Original article: http://blog.csdn.net/vivihe0/article/details/33319969
As we have said, how can we create a model in practical applications? It is impossible for us to know the real functions that generate data. How can we evaluate the quality of a model? Because the goal of fitting a curve is to make a good prediction of the new x value. To verify the quality of the model we have created, we need a test set which is independent from the training set of our training model. That is to say, the sample data in the test set must be the sample data that has not been seen in the model during model training. The performance of a trained model when it encounters a new sample is calledGeneral Performance.
Now we still use the Function Y = sin (2 * pI * X) to generate data. We generate two datasets respectively,Training set and Test Set. The generation process of the training set is the same as that in the preceding example, which contains 11 sample points. the test set randomly generates 100 input sample x values in the range of 0 to 1, then, the noise items are superimposed like the training set to generate the target output value T. We fit 11 training set samples with polynomials from level 1 to level 10, and then use the fitting model to test on the test set. In this way, we can get the error size of the model in the training set and test set.
We use mean square error to define the error size, which is the sum of squares of the residual and divided by the number of samples. In this way, the error of the model in the sample set of different samples is comparable.
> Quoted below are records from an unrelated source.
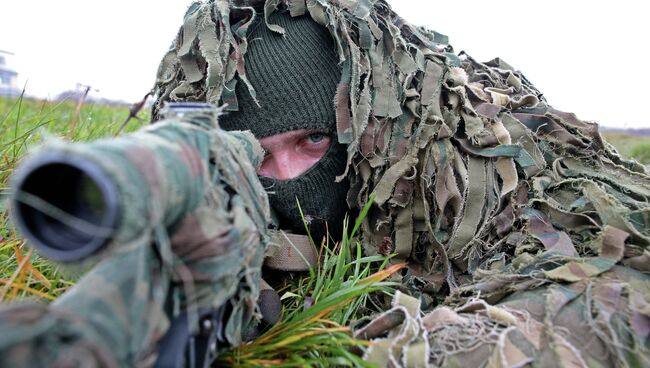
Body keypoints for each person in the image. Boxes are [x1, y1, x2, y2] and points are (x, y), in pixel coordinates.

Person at [152, 0, 650, 366]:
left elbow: (613, 293)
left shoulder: (472, 170)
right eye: (258, 154)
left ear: (368, 130)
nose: (286, 177)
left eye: (315, 140)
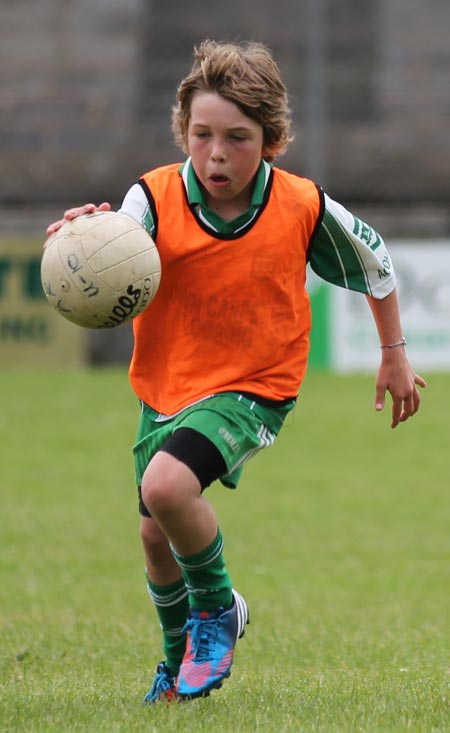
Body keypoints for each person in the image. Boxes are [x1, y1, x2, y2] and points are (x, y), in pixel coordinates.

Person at [46, 39, 426, 703]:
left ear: (271, 140)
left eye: (238, 138)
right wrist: (82, 238)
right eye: (201, 135)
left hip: (255, 383)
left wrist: (394, 353)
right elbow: (113, 240)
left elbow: (376, 261)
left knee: (167, 489)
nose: (216, 153)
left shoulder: (301, 205)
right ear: (183, 131)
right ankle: (174, 669)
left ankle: (217, 609)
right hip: (168, 387)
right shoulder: (154, 197)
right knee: (154, 537)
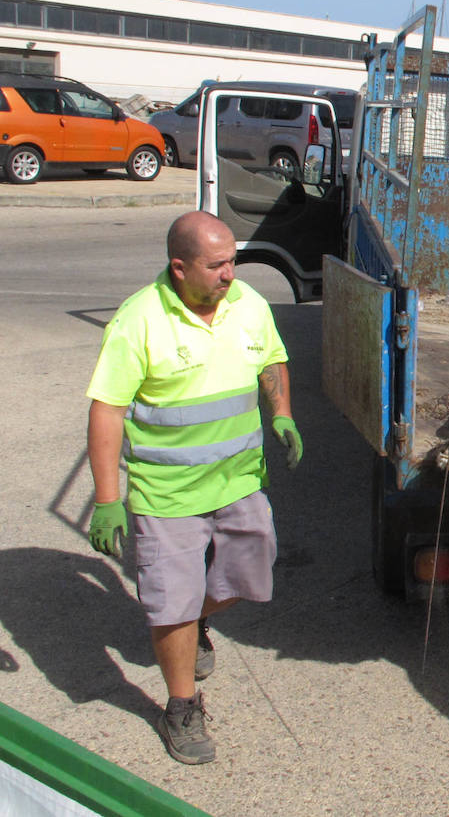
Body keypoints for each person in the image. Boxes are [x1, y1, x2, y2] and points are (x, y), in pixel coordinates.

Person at [85, 211, 304, 766]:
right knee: (171, 602)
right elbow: (107, 410)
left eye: (233, 261)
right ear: (179, 268)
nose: (230, 274)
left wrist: (281, 412)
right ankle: (181, 705)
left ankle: (194, 619)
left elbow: (271, 359)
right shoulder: (139, 321)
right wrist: (107, 498)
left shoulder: (248, 304)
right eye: (216, 265)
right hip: (167, 496)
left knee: (248, 577)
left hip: (239, 482)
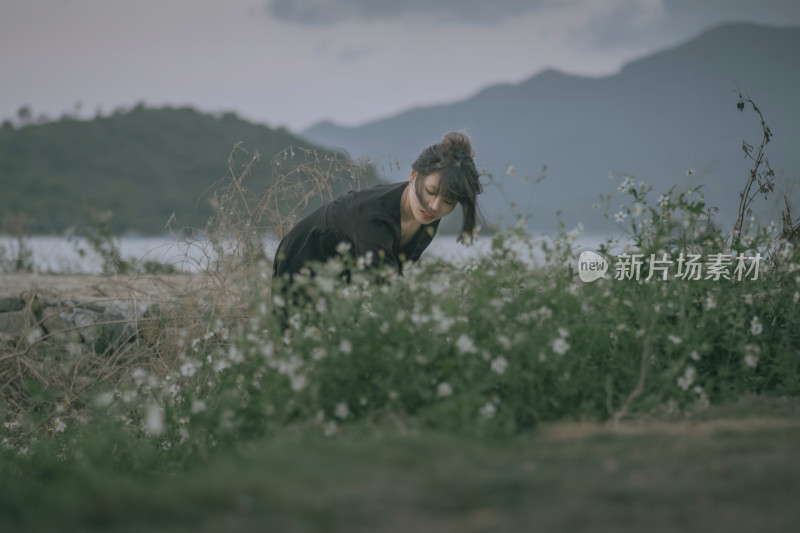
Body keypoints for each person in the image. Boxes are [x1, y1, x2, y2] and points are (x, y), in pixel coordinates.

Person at [272, 131, 482, 296]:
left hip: (346, 271)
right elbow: (387, 289)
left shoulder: (425, 214)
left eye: (448, 201)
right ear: (413, 175)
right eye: (430, 192)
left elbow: (391, 275)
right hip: (305, 258)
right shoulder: (374, 218)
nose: (435, 206)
The Matlab code is as follows.
[Plain]View plaincopy
- % Generate 11 samples of the training set
- Xtrain = 0: 0. 1:1;
- TTrain = sin (2 * pI * xtrain) + normrnd (0, 0.3, 1, 11 );
- % Generate 100 samples of the Test Set
- Xtest = unifrnd (0, 1, 1,100 );
- Ttest = sin (2 * pI * xtest) + normrnd (0, 0.3, 1,100 );
- % Use the training set to fit 10 polynomials of different order, and the coefficient is stored in pcell
- Polycell = cell (10, 1 );
- For I = 1: 10
- Polycell {I} = polyfit (xtrain, tTrain, I );
- End
- % Error of calculation model in training set and Test Set
- Rmstrain = zeros (1, 10 );
- Rmstest = zeros (1, 10 );
- For I = 1: 10
- E = polyval (polycell {I}, xtrain)-tTrain;
- Rmstrain (I) = E * E '/11;
- E = polyval (polycell {I}, xtest)-ttest;
- Rmstest (I) = E * E'/100;
- End
- % Plot
- Plot ([], rmstrain, '-ob', 'linewidth', 3, 'markersize', 10)
- Hold on
- Plot ([], rmstest, '-or', 'linewidth', 3, 'markersize', 10)
- Legend ({'training set', 'test set'}, 'fontsize', 15 );
- Xlabel ('model order number', 'fontsize', 15)
- Ylabel ('mean squared error', 'fontsize', 15)
As we can see, with the increase of the order, the mean square error of the model in the training set gradually decreases, but the error in the test set gradually increases after the third order reaches the minimum value. When the order reaches 9, the mean square error of the model in the training set reaches 0, that is, the fitting curve perfectly passes through the training sample point, however, the model performs poorly in the test set. That is to say, when the model is too complex, the perfect fitting of the model in the training set cannot guarantee its good generalization performance.
We can also observe the coefficients of Polynomial Models of different order numbers. In the above Code, the coefficient of the model is stored in the cell array pcell, so you can use the following command in the MATLAB command line to view the coefficient of the I-th polynomial.
Polycell {I}
For example, enter:
Polycell {10}
You can see that when the number of polynomials is 10, the coefficient of the model is very large. Through these large coefficients, the model curves perfectly pass through 10 sample points, but the volatility of the curves around these sample points is large, as shown in 1 4th subgraphs. That is to say, the larger the order of the polynomial model, the more flexible the model, the easier the fitting curve to adapt to random noise.